> **Data extracts**:
***

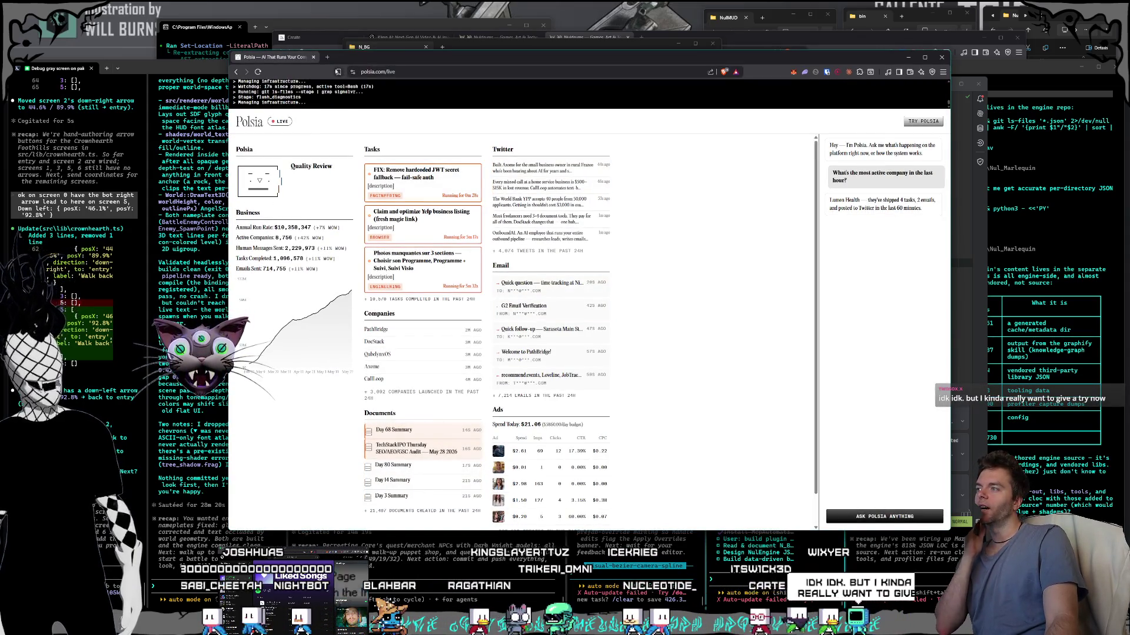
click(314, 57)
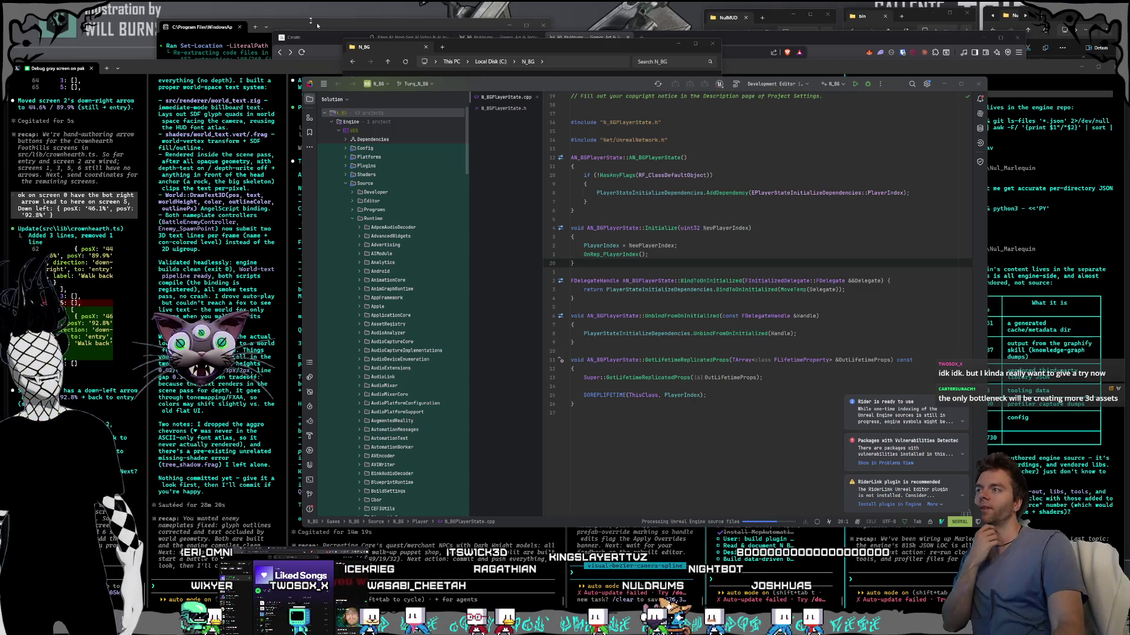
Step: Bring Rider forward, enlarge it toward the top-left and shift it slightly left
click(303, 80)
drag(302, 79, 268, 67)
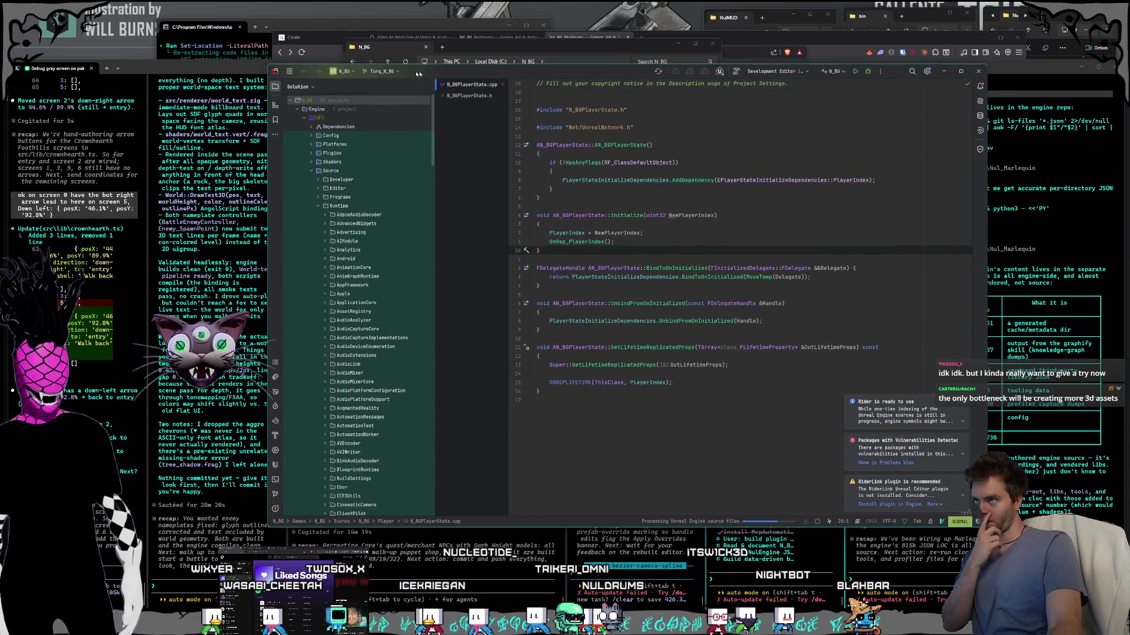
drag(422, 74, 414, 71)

***

> **What the task asks**:
A verbatim copy of every entry is wanted; the pictures stay out of it.

> **Exercise solution**:
click(314, 57)
Step: Bring Rider forward, enlarge it toward the top-left and shift it slightly left
click(303, 80)
drag(302, 79, 268, 67)
drag(422, 74, 414, 71)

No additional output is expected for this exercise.